Until 1935, when the Nuremberg Laws were passed, Nazis differed on what to do with
German Jews. Jewish cultural as well as physical survival in Germany seemed possible.
The Jdische Kulturbund was organized in 1933 and provided purposeful work for
professional Jewish musicians, actors, and artists who had been expelled from German
cultural fields. The Jewish community as a whole, in its organized form, the Representative
Council of German Jews, was not threatened until 1938, and between 1933 and 1935, there
was a lull in anti-Jewish persecution. A false optimism was induced by the S.A. purge of
June 30, 1934, and some Jews who had left Germany, believing that the most dangerous of
the Nazis had been removed, returned to Germany after the purge.
In the early 1930s, there was also general belief that the Nazi regime would be short-lived.
Although 37,000 Jews left Germany in 1933, many who remained believed that they could
hold on and hold out. Jewish attachment to Germany was particularly strong, and they
hoped for support and protection from the non-Nazis in the Cabinet and hold-over civil
servants from the Weimar Republic.
Rabbi Leo Baeck, the acknowledged intellectual and spiritual leader of German Jewry, was
one of the few German Jews who was fundamentally pessimistic about the future.
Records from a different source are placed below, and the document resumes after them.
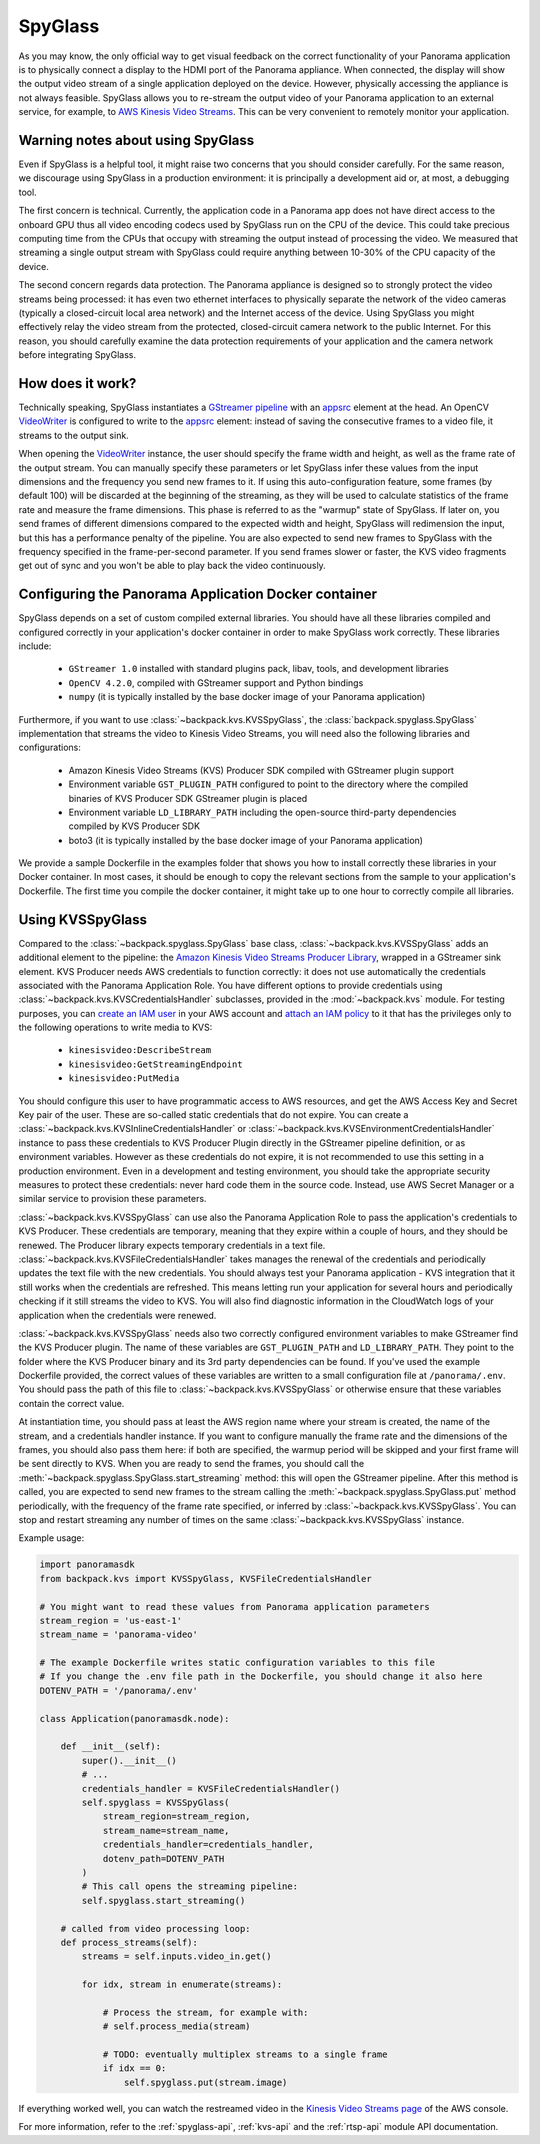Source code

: .. _spyglass-readme:

SpyGlass
--------

As you may know, the only official way to get visual feedback on the correct functionality of your
Panorama application is to physically connect a display to the HDMI port of the Panorama appliance.
When connected, the display will show the output video stream of a single application deployed on
the device. However, physically accessing the appliance is not always feasible. SpyGlass allows you
to re-stream the output video of your Panorama application to an external service, for example, to
`AWS Kinesis Video Streams`_. This can be very convenient to remotely monitor your application.

.. _`AWS Kinesis Video Streams`: https://docs.aws.amazon.com/kinesisvideostreams/latest/dg/what-is-kinesis-video.html

Warning notes about using SpyGlass
^^^^^^^^^^^^^^^^^^^^^^^^^^^^^^^^^^

Even if SpyGlass is a helpful tool, it might raise two concerns that you should consider
carefully. For the same reason, we discourage using SpyGlass in a production environment: it is
principally a development aid or, at most, a debugging tool. 

The first concern is technical. Currently, the application code in a Panorama app does not
have direct access to the onboard GPU thus all video encoding codecs used by SpyGlass run on the
CPU of the device. This could take precious computing time from the CPUs that occupy with streaming
the output instead of processing the video. We measured that streaming a single output stream with
SpyGlass could require anything between 10-30% of the CPU capacity of the device. 

The second concern regards data protection. The Panorama appliance is designed so to strongly
protect the video streams being processed: it has even two ethernet interfaces to physically
separate the network of the video cameras (typically a closed-circuit local area network) and the
Internet access of the device. Using SpyGlass you might effectively relay the video stream from the
protected, closed-circuit camera network to the public Internet. For this reason, you should
carefully examine the data protection requirements of your application and the camera network 
before integrating SpyGlass.

How does it work?
^^^^^^^^^^^^^^^^^

Technically speaking, SpyGlass instantiates a `GStreamer pipeline`_ with an `appsrc`_ element at the
head. An OpenCV  `VideoWriter`_ is configured to write to the `appsrc`_ element: instead of saving
the consecutive frames to a video file, it streams to the output sink. 

When opening the `VideoWriter`_ instance, the user should specify the frame width and height, as
well as the frame rate of the output stream. You can manually specify these parameters or let
SpyGlass infer these values from the input dimensions and the frequency you send new frames to it.
If using this auto-configuration feature, some frames (by default 100) will be discarded at the
beginning of the streaming, as they will be used to calculate statistics of the frame rate and
measure the frame dimensions. This phase is referred to as the "warmup" state of SpyGlass. If later
on, you send frames of different dimensions compared to the expected width and height, SpyGlass will
redimension the input, but this has a performance penalty of the pipeline. You are also expected to
send new frames to SpyGlass with the frequency specified in the frame-per-second parameter. If you
send frames slower or faster, the KVS video fragments get out of sync and you won't be able to play
back the video continuously.

.. _`GStreamer pipeline`: https://gstreamer.freedesktop.org/documentation/application-development/introduction/basics.html
.. _`appsrc`: https://gstreamer.freedesktop.org/documentation/app/appsrc.html
.. _`VideoWriter`: https://docs.opencv.org/4.5.5/dd/d43/tutorial_py_video_display.html

Configuring the Panorama Application Docker container
^^^^^^^^^^^^^^^^^^^^^^^^^^^^^^^^^^^^^^^^^^^^^^^^^^^^^

SpyGlass depends on a set of custom compiled external libraries. You should have all these libraries
compiled and configured correctly in your application's docker container in order to make SpyGlass
work correctly. These libraries include:

 - ``GStreamer 1.0`` installed with standard plugins pack, libav, tools, and development libraries
 - ``OpenCV 4.2.0``, compiled with GStreamer support and Python bindings
 - ``numpy`` (it is typically installed by the base docker image of your Panorama application)

Furthermore, if you want to use :class:`~backpack.kvs.KVSSpyGlass`, the
:class:`backpack.spyglass.SpyGlass` implementation that streams the video to Kinesis Video Streams,
you will need also the following libraries and configurations:

 - Amazon Kinesis Video Streams (KVS) Producer SDK compiled with GStreamer plugin support
 - Environment variable ``GST_PLUGIN_PATH`` configured to point to the directory where the compiled
   binaries of KVS Producer SDK GStreamer plugin is placed
 - Environment variable ``LD_LIBRARY_PATH`` including the open-source third-party dependencies
   compiled by KVS Producer SDK
 - boto3 (it is typically installed by the base docker image of your Panorama application)

We provide a sample Dockerfile in the examples folder that shows you how to install correctly these
libraries in your Docker container. In most cases, it should be enough to copy the relevant sections
from the sample to your application's Dockerfile. The first time you compile the docker container,
it might take up to one hour to correctly compile all libraries.

Using KVSSpyGlass
^^^^^^^^^^^^^^^^^

Compared to the :class:`~backpack.spyglass.SpyGlass` base class, :class:`~backpack.kvs.KVSSpyGlass`
adds an additional element to the pipeline: the `Amazon Kinesis Video Streams Producer Library`_,
wrapped in a GStreamer sink element. KVS Producer needs AWS credentials to function correctly: it
does not use automatically the credentials associated with the Panorama Application Role. You have
different options to provide credentials using :class:`~backpack.kvs.KVSCredentialsHandler`
subclasses, provided in the :mod:`~backpack.kvs` module. For testing purposes, you can `create an
IAM user`_ in your AWS account and `attach an IAM policy`_ to it that has the privileges only to the
following operations to write media to KVS: 
 
 - ``kinesisvideo:DescribeStream``
 - ``kinesisvideo:GetStreamingEndpoint``
 - ``kinesisvideo:PutMedia``

You should configure this user to have programmatic access to AWS resources, and get the AWS Access
Key and Secret Key pair of the user. These are so-called static credentials that do not expire. You
can create a :class:`~backpack.kvs.KVSInlineCredentialsHandler` or
:class:`~backpack.kvs.KVSEnvironmentCredentialsHandler` instance to pass these credentials to KVS
Producer Plugin directly in the GStreamer pipeline definition, or as environment variables. However
as these credentials do not expire, it is not recommended to use this setting in a production
environment. Even in a development and testing environment, you should take the appropriate security
measures to protect these credentials: never hard code them in the source code. Instead, use AWS
Secret Manager or a similar service to provision these parameters.

:class:`~backpack.kvs.KVSSpyGlass` can use also the Panorama Application Role to pass the
application's credentials to KVS Producer. These credentials are temporary, meaning that they expire
within a couple of hours, and they should be renewed. The Producer library expects temporary
credentials in a text file. :class:`~backpack.kvs.KVSFileCredentialsHandler` takes manages the
renewal of the credentials and periodically updates the text file with the new credentials. You
should always test your Panorama application - KVS integration that it still works when the
credentials are refreshed. This means letting run your application for several hours and
periodically checking if it still streams the video to KVS. You will also find diagnostic
information in the CloudWatch logs of your application when the credentials were renewed.

:class:`~backpack.kvs.KVSSpyGlass` needs also two correctly configured environment variables to make
GStreamer find the KVS Producer plugin. The name of these variables are ``GST_PLUGIN_PATH`` and
``LD_LIBRARY_PATH``. They point to the folder where the KVS Producer binary and its 3rd party
dependencies can be found. If you've used the example Dockerfile provided, the correct values of
these variables are written to a small configuration file at ``/panorama/.env``. You should pass the
path of this file to :class:`~backpack.kvs.KVSSpyGlass` or otherwise ensure that these variables
contain the correct value.

At instantiation time, you should pass at least the AWS region name where your stream is created,
the name of the stream, and a credentials handler instance. If you want to configure manually the
frame rate and the dimensions of the frames, you should also pass them here: if both are specified,
the warmup period will be skipped and your first frame will be sent directly to KVS. When you are
ready to send the frames, you should call the :meth:`~backpack.spyglass.SpyGlass.start_streaming`
method: this will open the GStreamer pipeline. After this method is called, you are expected to send
new frames to the stream calling the :meth:`~backpack.spyglass.SpyGlass.put` method periodically,
with the frequency of the frame rate specified, or inferred by :class:`~backpack.kvs.KVSSpyGlass`.
You can stop and restart streaming any number of times on the same
:class:`~backpack.kvs.KVSSpyGlass` instance.

.. _`Amazon Kinesis Video Streams Producer library`: https://docs.aws.amazon.com/kinesisvideostreams/latest/dg/producer-sdk.html
.. _`create an IAM user`: https://docs.aws.amazon.com/IAM/latest/UserGuide/id_users_create.html
.. _`attach an IAM policy`: https://docs.aws.amazon.com/IAM/latest/UserGuide/access_policies_manage-edit.html

Example usage:

.. code-block:: python

  import panoramasdk
  from backpack.kvs import KVSSpyGlass, KVSFileCredentialsHandler

  # You might want to read these values from Panorama application parameters
  stream_region = 'us-east-1'
  stream_name = 'panorama-video'

  # The example Dockerfile writes static configuration variables to this file
  # If you change the .env file path in the Dockerfile, you should change it also here
  DOTENV_PATH = '/panorama/.env'

  class Application(panoramasdk.node):

      def __init__(self):
          super().__init__()
          # ...
          credentials_handler = KVSFileCredentialsHandler()
          self.spyglass = KVSSpyGlass(
              stream_region=stream_region,
              stream_name=stream_name,
              credentials_handler=credentials_handler,
              dotenv_path=DOTENV_PATH
          )
          # This call opens the streaming pipeline:
          self.spyglass.start_streaming()

      # called from video processing loop:
      def process_streams(self):
          streams = self.inputs.video_in.get()

          for idx, stream in enumerate(streams):
              
              # Process the stream, for example with:
              # self.process_media(stream)

              # TODO: eventually multiplex streams to a single frame
              if idx == 0:
                  self.spyglass.put(stream.image)

If everything worked well, you can watch the restreamed video in the `Kinesis Video Streams page`_
of the AWS console.

.. _`Kinesis Video Streams page`: https://console.aws.amazon.com/kinesisvideo/home

For more information, refer to the :ref:`spyglass-api`, :ref:`kvs-api` and the :ref:`rtsp-api`
module API documentation.

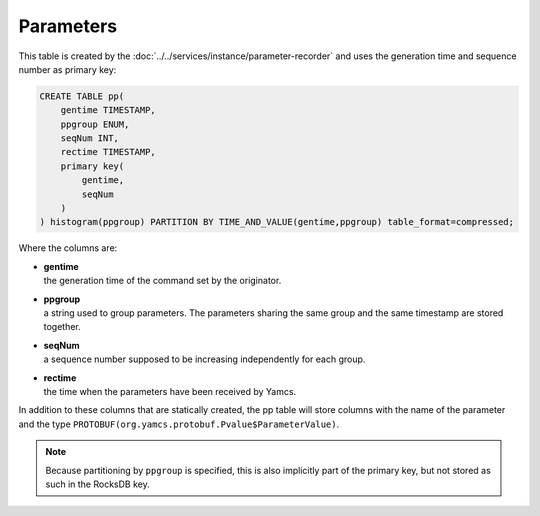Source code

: Parameters
----------

This table is created by the :doc:`../../services/instance/parameter-recorder` and uses the generation time and sequence number as primary key:

.. code-block:: text

    CREATE TABLE pp(
        gentime TIMESTAMP,
        ppgroup ENUM,
        seqNum INT,
        rectime TIMESTAMP,
        primary key(
            gentime,
            seqNum
        )
    ) histogram(ppgroup) PARTITION BY TIME_AND_VALUE(gentime,ppgroup) table_format=compressed;

Where the columns are:

* | **gentime**
  | the generation time of the command set by the originator.
* | **ppgroup**
  | a string used to group parameters. The parameters sharing the same group and the same timestamp are stored together.
* | **seqNum**
  | a sequence number supposed to be increasing independently for each group.
* | **rectime**
  | the time when the parameters have been received by Yamcs.

In addition to these columns that are statically created, the pp table will store columns with the name of the parameter and the type ``PROTOBUF(org.yamcs.protobuf.Pvalue$ParameterValue)``.

.. note::
    Because partitioning by ``ppgroup`` is specified, this is also implicitly part of the primary key, but not stored as such in the RocksDB key.
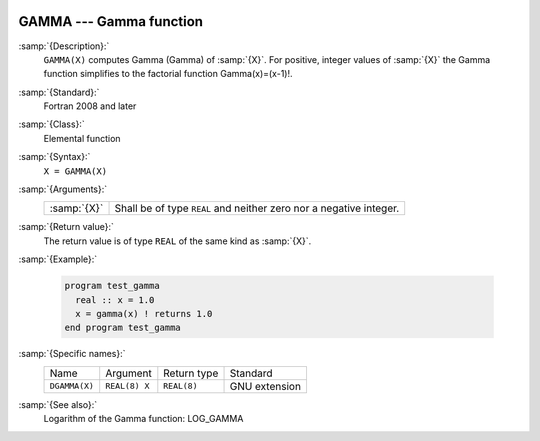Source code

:   .. _gamma:

GAMMA --- Gamma function
************************

.. index:: GAMMA

.. index:: DGAMMA

.. index:: Gamma function

.. index:: Factorial function

:samp:`{Description}:`
  ``GAMMA(X)`` computes Gamma (\Gamma) of :samp:`{X}`. For positive,
  integer values of :samp:`{X}` the Gamma function simplifies to the factorial
  function \Gamma(x)=(x-1)!.

:samp:`{Standard}:`
  Fortran 2008 and later

:samp:`{Class}:`
  Elemental function

:samp:`{Syntax}:`
  ``X = GAMMA(X)``

:samp:`{Arguments}:`
  ===========  ==========================================
  :samp:`{X}`  Shall be of type ``REAL`` and neither zero
               nor a negative integer.
  ===========  ==========================================

:samp:`{Return value}:`
  The return value is of type ``REAL`` of the same kind as :samp:`{X}`.

:samp:`{Example}:`

  .. code-block:: fortran

    program test_gamma
      real :: x = 1.0
      x = gamma(x) ! returns 1.0
    end program test_gamma

:samp:`{Specific names}:`
  =============  =============  ===========  =============
  Name           Argument       Return type  Standard
  ``DGAMMA(X)``  ``REAL(8) X``  ``REAL(8)``  GNU extension
  =============  =============  ===========  =============

:samp:`{See also}:`
  Logarithm of the Gamma function: 
  LOG_GAMMA

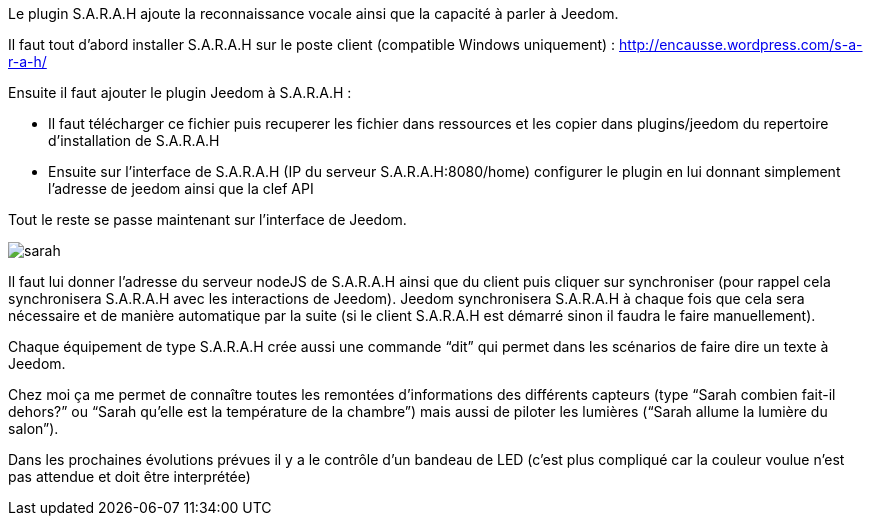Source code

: Le plugin S.A.R.A.H ajoute la reconnaissance vocale ainsi que la capacité à parler à Jeedom.

Il faut tout d’abord installer S.A.R.A.H sur le poste client (compatible Windows uniquement) : http://encausse.wordpress.com/s-a-r-a-h/

Ensuite il faut ajouter le plugin Jeedom à S.A.R.A.H :

- Il faut télécharger ce fichier puis recuperer les fichier dans ressources et les copier dans plugins/jeedom du repertoire d’installation de S.A.R.A.H
- Ensuite sur l’interface de S.A.R.A.H (IP du serveur S.A.R.A.H:8080/home) configurer le plugin en lui donnant simplement l’adresse de jeedom ainsi que la clef API
 

Tout le reste se passe maintenant sur l’interface de Jeedom.

image::../images/sarah.JPG[]

Il faut lui donner l’adresse du serveur nodeJS de S.A.R.A.H ainsi que du client puis cliquer sur synchroniser (pour rappel cela synchronisera S.A.R.A.H avec les interactions de Jeedom). Jeedom synchronisera S.A.R.A.H à chaque fois que cela sera nécessaire et de manière automatique par la suite (si le client S.A.R.A.H est démarré sinon il faudra le faire manuellement).

Chaque équipement de type S.A.R.A.H crée aussi une commande “dit” qui permet dans les scénarios de faire dire un texte à Jeedom.

Chez moi ça me permet de connaître toutes les remontées d’informations des différents capteurs (type “Sarah combien fait-il dehors?” ou “Sarah qu’elle est la température de la chambre”) mais aussi de piloter les lumières (“Sarah allume la lumière du salon”).

Dans les prochaines évolutions prévues il y a le contrôle d’un bandeau de LED (c’est plus compliqué car la couleur voulue n’est pas attendue et doit être interprétée)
Soon
after Hitler came to power, while addressing a meeting of Jewish communal organizations,
Rabbi Baeck said, The thousand-year history of German Jewry has come to an end. But
he did not remain passive. As rabbi, he urged Jews to maintain faith in the ultimate triumph
of justice. He tried to create a sense of inner freedom among Jews that could sustain them
through the persecution. He also agreed to serve as the spokesman for all German Jews
and became head of the Representative Council of German Jews in September 1933. The
Council tried to be the political voice for all German Jews in relation to the government and
in the early months of its existence tried to appeal for a redress of grievances on the basis
of law. These appeals were ignored, and the Council soon began to concentrate on the
urgency to emigrate, particularly for young people.
The Council also negotiated with Jews abroad for political support that would not expose
them to retaliation and for funds. One of its most important tasks, after Jewish children were
removed from schools, was to provide a network of special schools for Jewish children who
were shocked by their sudden rejection and isolation. In the meantime, racial science
became compulsory in German schools, and all courses were nazified.